Geology and geochemistry of the Arctic prospect, Ambler District, Alaska

Bibliographic Reference

Schmidt, J.M., 1983, Geology and geochemistry of the Arctic prospect, Ambler District, Alaska: Palo Alto, California, Stanford University, Ph.D. dissertation, 253 p., illust., maps, overlays.

Abstract

The Arctic volcanogenic massive sulfide prospect is the largest known (40 million ton) deposit hosted by the low greenschist grade, latest Devonian Ambler Sequence of bimodal, basaltic, and rhyolitic volcanic and volcaniclastic rocks, and pelitic, graphitic, and calcareous metasediments. Detailed field mapping, core logging, petrography, X-ray diffractometry, electron microprobe analyses, and whole-rock major element analyses of hydrothermally altered rocks were used to determine the emplacement history and setting of sulfide deposition. The Arctic deposit is a series of semi-massive sulfide lenses with a well developed, horizontally stratified sequence of alteration types, composed of phengite, barian phengite, fluorine-rich talc, barian fluorphlogopite, magnesian chlorite, quartz, carbonates, albite, and cymrite/celsian. Depletion of alkalis and enrichment of Ba, F, and Mg are the major chemical changes of pervasive alteration (.02 km3) developed asymmetrically around the fissure vent for ore fluids. The deposit is low in pyrite, Fe, Pb, and Au, and high in Cu and barite, with moderate Zn and Ag. Strong lateral zonation of metals (Cu overlying the vent, Zn intermediate and Pb and Ag distal) parallels, but is offset from the asymmetric distribution of alteration. Most sulfides were deposited not over the vent but on a relatively flat area and in topographic channels between an elongate vent paleo-high and a carbonaceous mud-bearing basin.

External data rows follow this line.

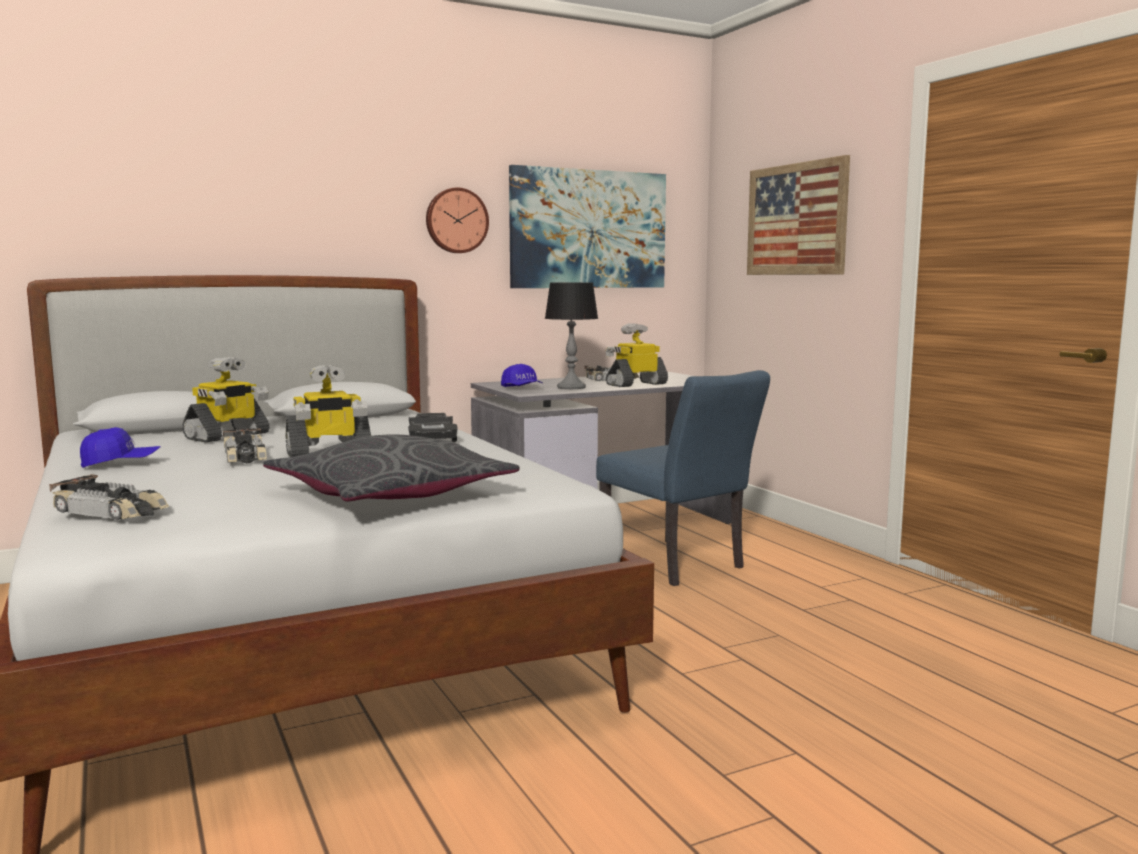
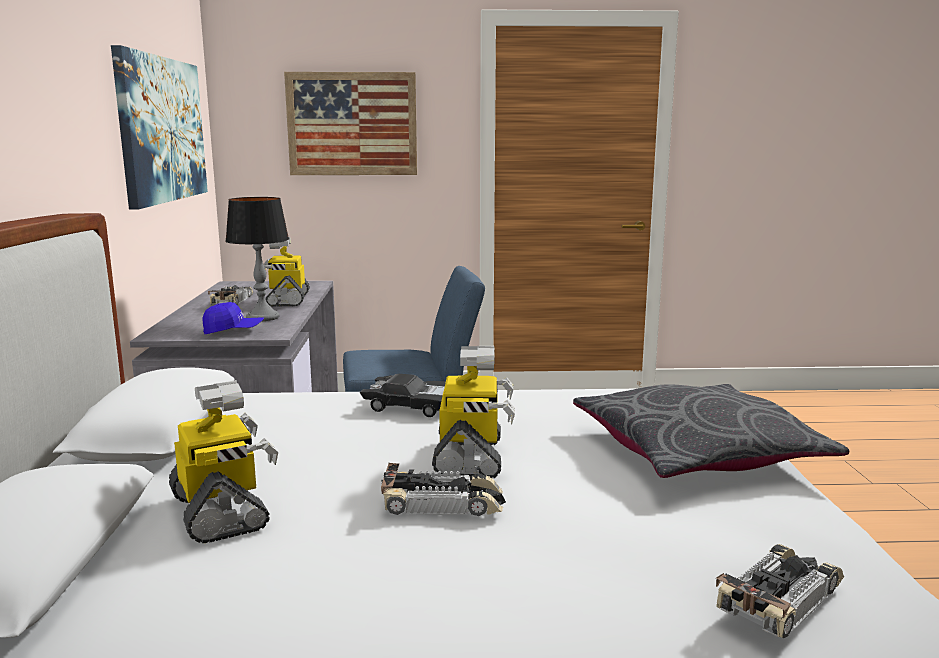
camera: 65 degrees left, 5 degrees up
blue cap [80,427,161,468] -> none
wall clock [426,187,489,253] -> none

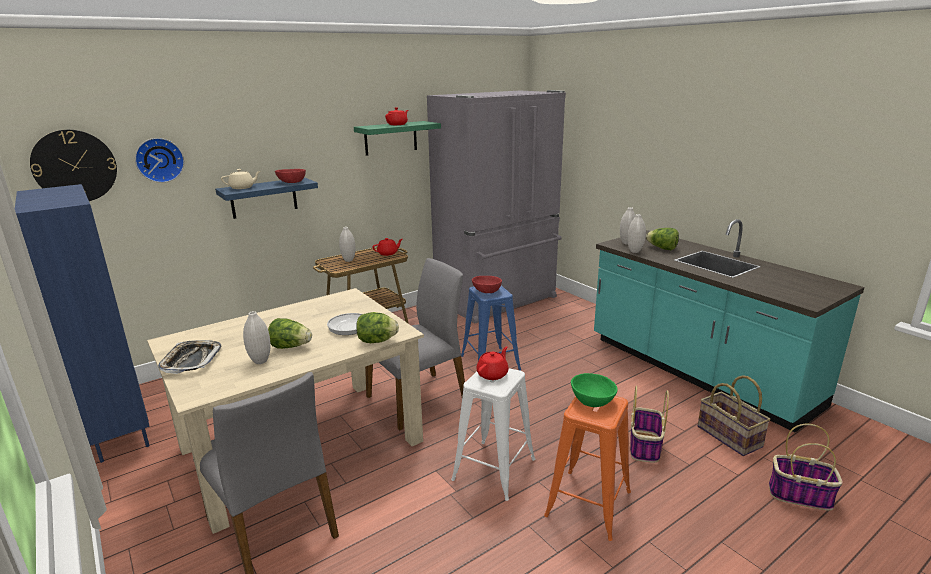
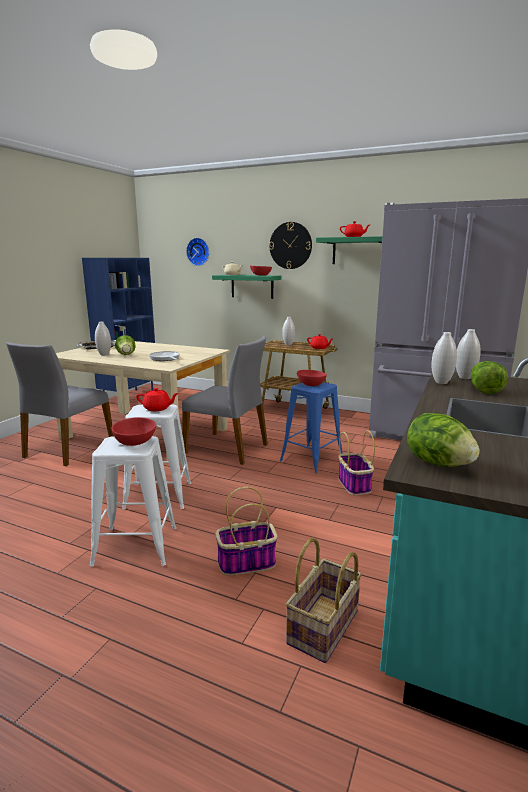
camera: 60 degrees right, 5 degrees down
wall clock [30,130,117,201] -> wall clock moved to [269,222,312,269]
blue shelf [215,177,318,219] -> green shelf [212,275,281,299]
lettuce [356,312,399,343] -> lettuce moved to [407,413,480,467]
orange stool [544,396,631,541] -> white stool [90,436,177,567]
green bowl [571,373,618,407] -> red bowl [112,417,156,446]
basket [769,424,843,511] -> basket moved to [338,430,375,495]

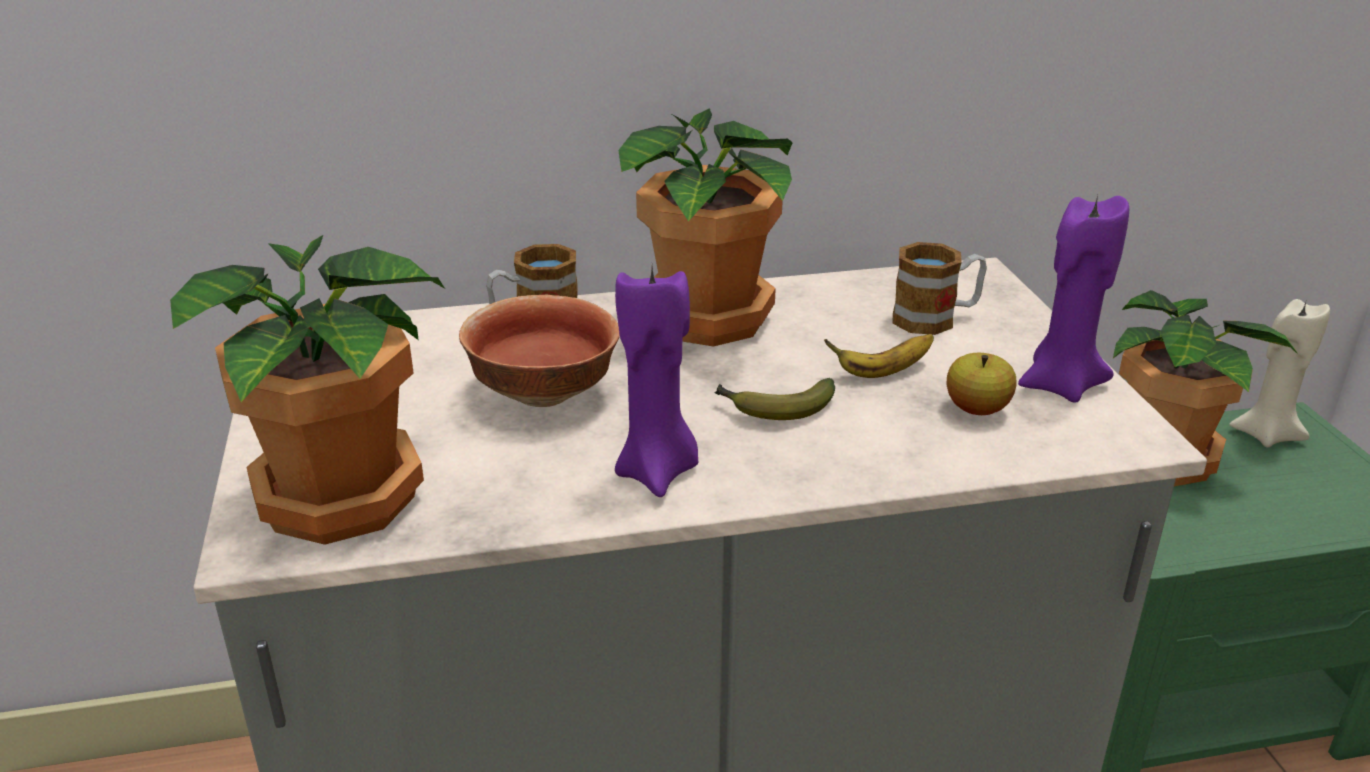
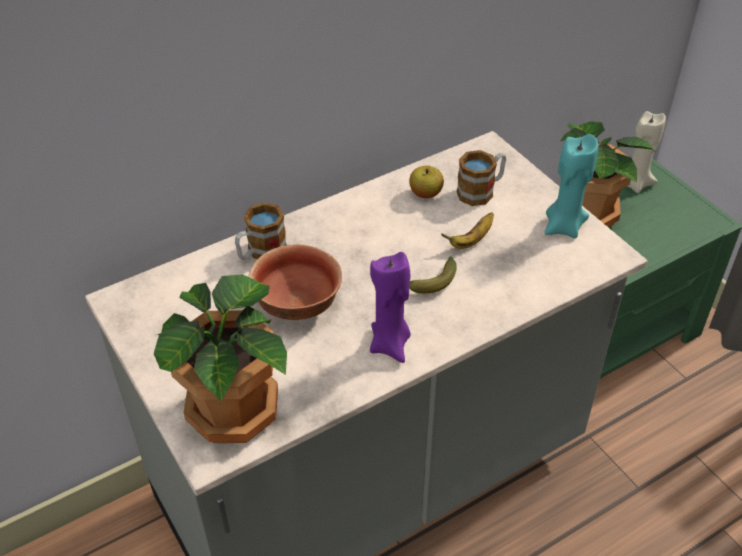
camera: 20 degrees left, 15 degrees up
potted plant [618,108,793,347] -> none
apple [947,353,1017,415] -> apple moved to [409,166,444,198]
purple candle [1018,195,1129,403] -> turquoise candle [544,134,598,238]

No single volcanic unit can be genetically tied to mineralization; the onset of hydrothermal activity was apparently related to fault activity and continued during emplacement of subsequent rhyolites. Low greenschist grade metamorphism was essentially isochemical on a macroscopic scale, and preserved volcanic compositions, the major element chemistry of alteration and the compositions of individual metamorphic, alteration and relict igneous minerals. Mineralization at Arctic was formed along a synvolcanic fault in a tectonically and volcanically active basin in a rifted continental margin, possibly related to an actively spreading oceanic rift.